▶ _What is required_
List every line of the data below that contains the word "valutare", copying each line whole. Count only matches with the same case.

▶ _Data_
....
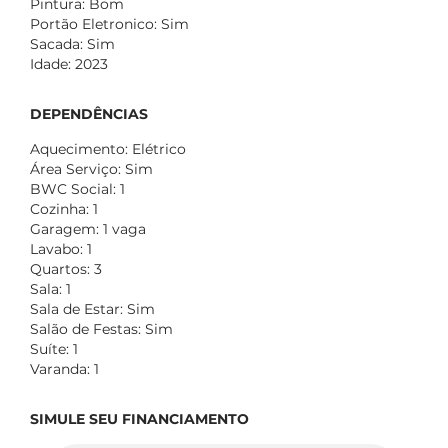
Pintura: Bom
Portão Eletronico: Sim
Sacada: Sim
Idade: 2023
DEPENDÊNCIAS
Aquecimento: Elétrico
Área Serviço: Sim
BWC Social: 1
Cozinha: 1
Garagem: 1 vaga
Lavabo: 1
Quartos: 3
Sala: 1
Sala de Estar: Sim
Salão de Festas: Sim
Suíte: 1
Varanda: 1
SIMULE SEU FINANCIAMENTO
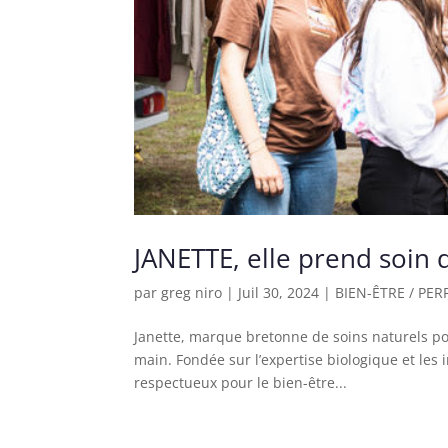
JANETTE, elle prend soin d
par
greg niro
|
Juil 30, 2024
|
BIEN-ÊTRE / PE
Janette, marque bretonne de soins naturels pou
main. Fondée sur l’expertise biologique et les i
respectueux pour le bien-être...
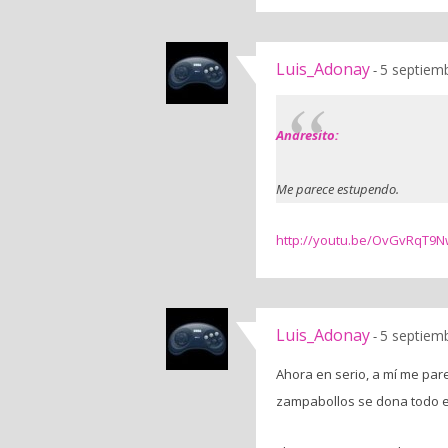
Luis_Adonay
5 septiem
-
Andresito:
Me parece estupendo.
http://youtu.be/OvGvRqT9N
Luis_Adonay
5 septiem
-
Ahora en serio, a mí me par
zampabollos se dona todo e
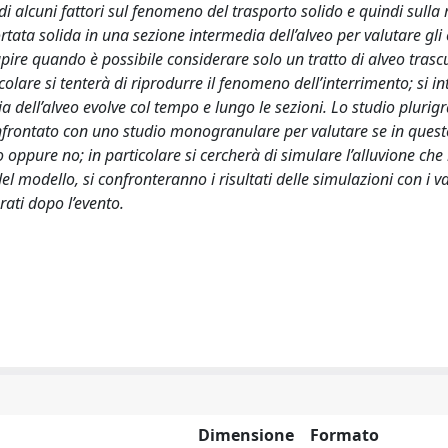
 di alcuni fattori sul fenomeno del trasporto solido e quindi sulla
ortata solida in una sezione intermedia dell’alveo per valutare gli 
apire quando è possibile considerare solo un tratto di alveo tras
olare si tenterà di riprodurre il fenomeno dell’interrimento; si i
 dell’alveo evolve col tempo e lungo le sezioni. Lo studio plurig
confrontato con uno studio monogranulare per valutare se in ques
ppure no; in particolare si cercherà di simulare l’alluvione che
del modello, si confronteranno i risultati delle simulazioni con i va
rati dopo l’evento.
Dimensione
Formato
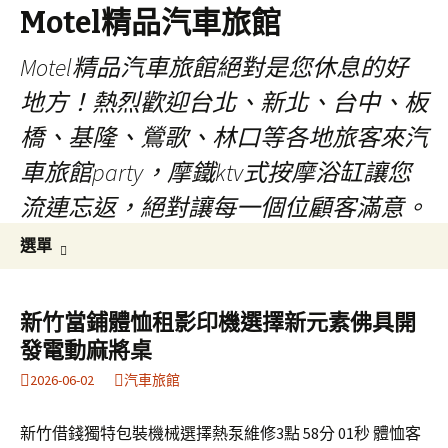
Motel精品汽車旅館
Motel精品汽車旅館絕對是您休息的好
地方！熱烈歡迎台北、新北、台中、板
橋、基隆、鶯歌、林口等各地旅客來汽
車旅館party，摩鐵ktv式按摩浴缸讓您
流連忘返，絕對讓每一個位顧客滿意。
跳
搜
選單
至
尋
內
關
容
鍵
新竹當鋪體恤租影印機選擇新元素佛具開
字:
發電動麻將桌
2026-06-02
汽車旅館
新竹借錢獨特包裝機械選擇熱泵維修3點 58分 01秒 體恤客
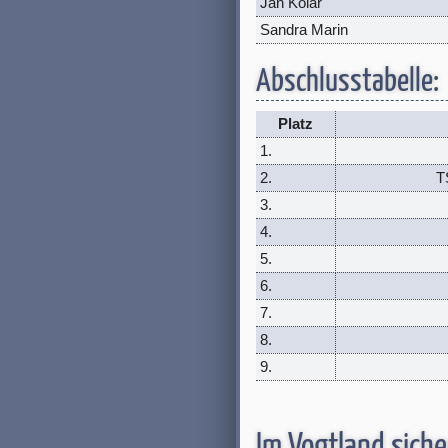
Jan Kolar
Sandra Marin
Abschlusstabelle:
Platz
1.
2.
T
3.
4.
5.
6.
7.
8.
9.
Im Vogtland sich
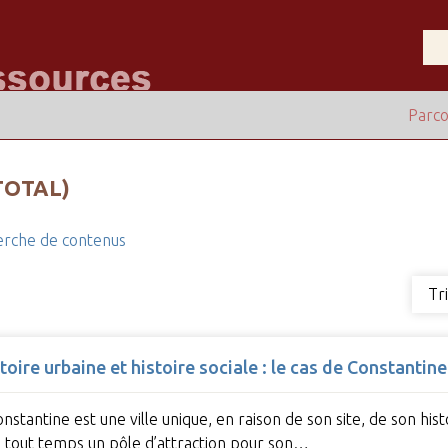
Parco
TOTAL)
rche de contenus
Tr
toire urbaine et histoire sociale : le cas de Constantine
nstantine est une ville unique, en raison de son site, de son hist
de tout temps un pôle d’attraction pour son…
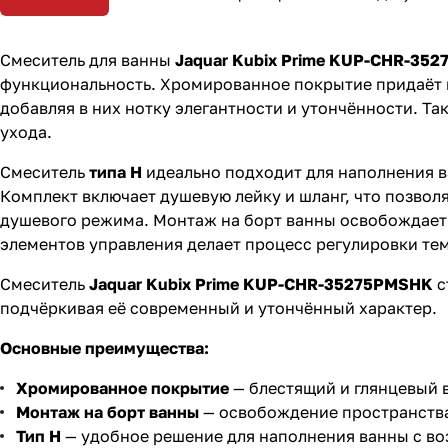
Смеситель для ванны
Jaquar Kubix Prime KUP-CHR-35
функциональность. Хромированное покрытие придаёт и
добавляя в них нотку элегантности и утончённости. Та
ухода.
Смеситель
типа H
идеально подходит для наполнения в
Комплект включает душевую лейку и шланг, что позволя
душевого режима. Монтаж на борт ванны освобождает
элементов управления делает процесс регулировки т
Смеситель
Jaquar Kubix Prime KUP-CHR-35275PMSHK
с
подчёркивая её современный и утончённый характер.
Основные преимущества:
Хромированное покрытие
— блестящий и глянцевый 
Монтаж на борт ванны
— освобождение пространства
Тип H
— удобное решение для наполнения ванны с в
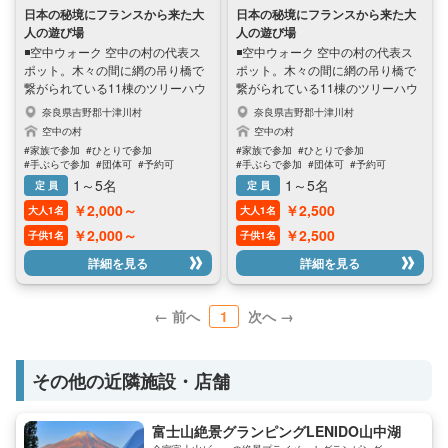
日本の秘境にフランスから来た大
日本の秘境にフランスから来た大
人の遊び場
人の遊び場
◾空中ウォーク 空中の村の代表ス
◾空中ウォーク 空中の村の代表ス
ポット。木々の間に網の吊り橋で
ポット。木々の間に網の吊り橋で
繋がられている11棟のツリーハウ
繋がられている11棟のツリーハウ
スで空中散歩を体験できます。5つ
スで空中散歩を体験できます。5つ
奈良県吉野郡十津川村
奈良県吉野郡十津川村
のエリア、2ヘクタールで面積で、
のエリア、2ヘクタールで面積で、
空中の村
空中の村
まるで異世界に入り、子どもの頃
まるで異世界に入り、子どもの頃
#家族で参加
#ひとりで参加
#家族で参加
#ひとりで参加
に戻ります!アスレチックだと思っ
に戻ります!アスレチックだと思っ
#手ぶらで参加
#団体可
#予約可
#手ぶらで参加
#団体可
#予約可
たら大間違いです。わくわくした
たら大間違いです。。。わくわく
#子供可
#高齢者可
#家族に人気
#子供可
#高齢者可
#家族に人気
1～5名
1～5名
定 員
定 員
#子供に人気
#女性に人気
#男性に人気
#子供に人気
#女性に人気
#男性に人気
い方々におすすめ! ◾ご利用につい
したい方々におすすめ! ◾ご利用に
￥2,000～
￥2,500
大人1名
大人1名
て 利用時間 9:00～17:00（受付16
ついて 利用時間 9:00～17:00（受付
時まで） ・要予約 ・雨天時は施設
16時まで） ・要予約 ・雨天時は施
￥2,000～
￥2,500
子供1名
子供1名
の一部ご利用不可能 濡れる可能性
設の一部ご利用不可能 濡れる可能
詳細を見る
詳細を見る
もありますのでご了承ください。
性もありますのでご了承くださ
改めて、晴天の時にお越しいただ
い。改めて、晴天の時にお越しい
ける事を推奨します。 ・3歳未満
ただける事を推奨します。 ・3歳
← 前へ
1
次へ →
は利用不可 ・飲食物持ち込み可能
未満は利用不可 ・飲食物持ち込み
◾アピールポイント ・ツリーハウ
可能 ◾アピールポイント ・ツリー
スでコーヒータイムあり (オーガニ
ハウスでコーヒータイムあり (オー
ック飲料付き) ・テレワーク可能な
ガニック飲み物付き) ・テレワーク
その他の近隣施設・店舗
スペースあり ・普段利用されてい
可能なスペースあり ・普段利用さ
ない筋肉を目覚めさせる効果あり
れていない筋肉を目覚めさせる効
富士山絶景グランピングLENIDO山中湖
・地上より4~12mで高さで吊り橋
果あり ・地上より4~12mで高さで
効果も？
吊り橋効果あり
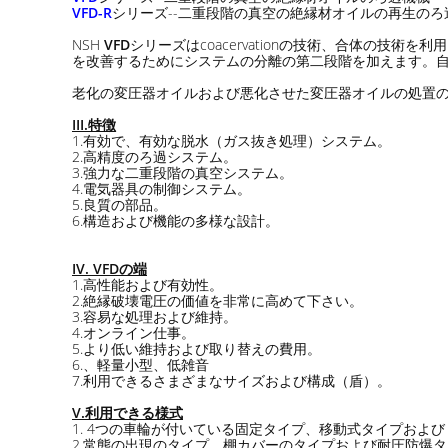
VFD-R
シリーズ--二重段階の真空の絶縁材オイルの再生のろ
NSH
VFD
シリーズはcoacervationの技術、合体の技
を改善するためにシステムの分離の第二段階を加えます。自由
老化の変圧器オイルおよび悪化させた変圧器オイルの処置
III.特徴
1.有効で、有効な脱水（ガス抜き処理）システム。
2.高精度のろ過システム。
3.強力な二重段階の真空システム。
4.電気器具の制御システム。
5.良質の部品。
6.構造および機能の多様な設計。
IV. VFDの端
1.高性能および有効性。
2.絶縁破壊電圧の価値を非常に高めて下さい。
3.容易な処理および維持。
4.オンライン仕事。
5.より低い維持および取り替えの費用。
6.、軽量小型、低雑音
7.利用できるさまざまなサイズおよび構成（盾）。
V.利用できる様式
1. 4つの車輪が付いている固定タイプ、移動式タイプおよ
2.常態の出現のタイプ、棚カバーのタイプおよび耐圧防爆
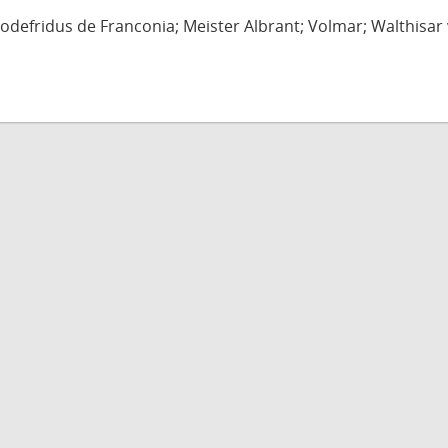
defridus de Franconia; Meister Albrant; Volmar; Walthisar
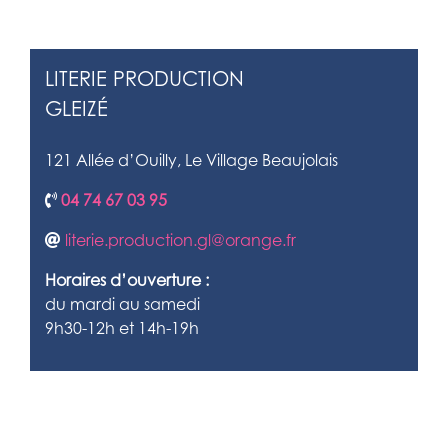
LITERIE PRODUCTION
GLEIZÉ
121 Allée d’Ouilly, Le Village Beaujolais
04 74 67 03 95
literie.production.gl@orange.fr
Horaires d’ouverture :
du mardi au samedi
9h30-12h et 14h-19h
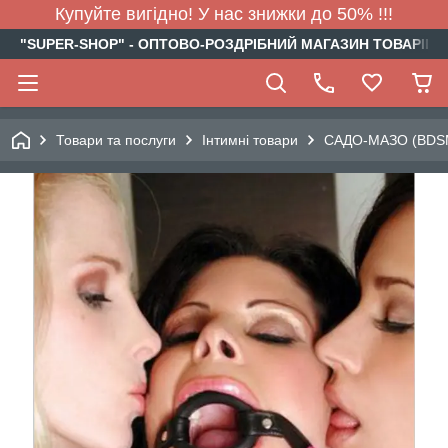
Купуйте вигідно! У нас знижки до 50% !!!
"SUPER-SHOP" - ОПТОВО-РОЗДРІБНИЙ МАГАЗИН ТОВАРІВ Д
Товари та послуги
Інтимні товари
САДО-МАЗО (BDS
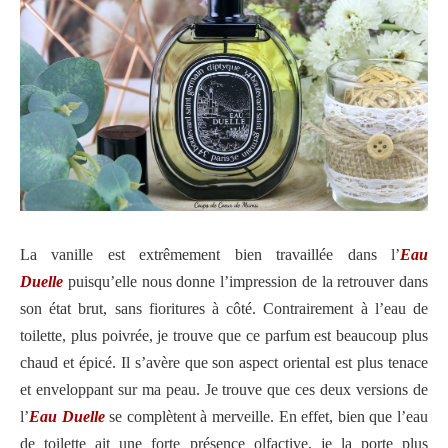
La vanille est extrêmement bien travaillée dans l’
Eau
Duelle
puisqu’elle nous donne l’impression de la retrouver dans
son état brut, sans fioritures à côté. Contrairement à l’eau de
toilette, plus poivrée, je trouve que ce parfum est beaucoup plus
chaud et épicé. Il s’avère que son aspect oriental est plus tenace
et enveloppant sur ma peau. Je trouve que ces deux versions de
l’
Eau Duelle
se complètent à merveille. En effet, bien que l’eau
de toilette ait une forte présence olfactive, je la porte plus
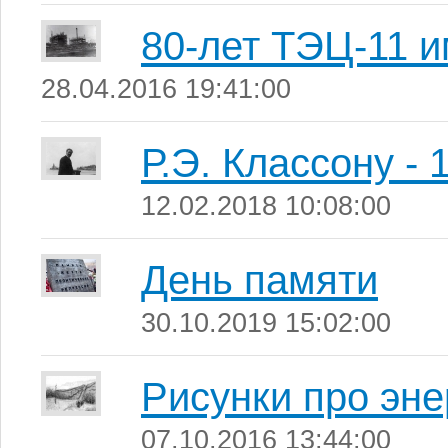
80-лет ТЭЦ-11 и
28.04.2016 19:41:00
Р.Э. Классону - 
12.02.2018 10:08:00
День памяти
30.10.2019 15:02:00
Рисунки про эне
07.10.2016 13:44:00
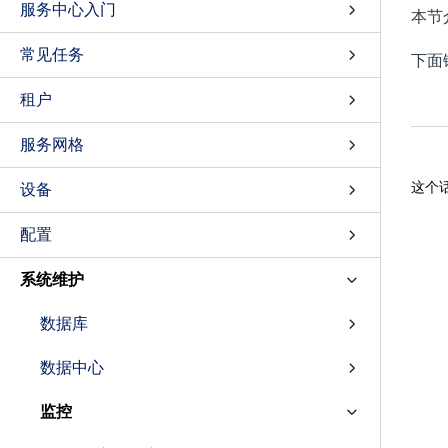
服务中心入门
本节
常见任务
下面
租户
服务网格
这个
设备
配置
系统维护
数据库
数据中心
监控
....
▶ _Answer space_
ortata solida in una sezione intermedia dell’alveo per valutare gli 
confrontato con uno studio monogranulare per valutare se in ques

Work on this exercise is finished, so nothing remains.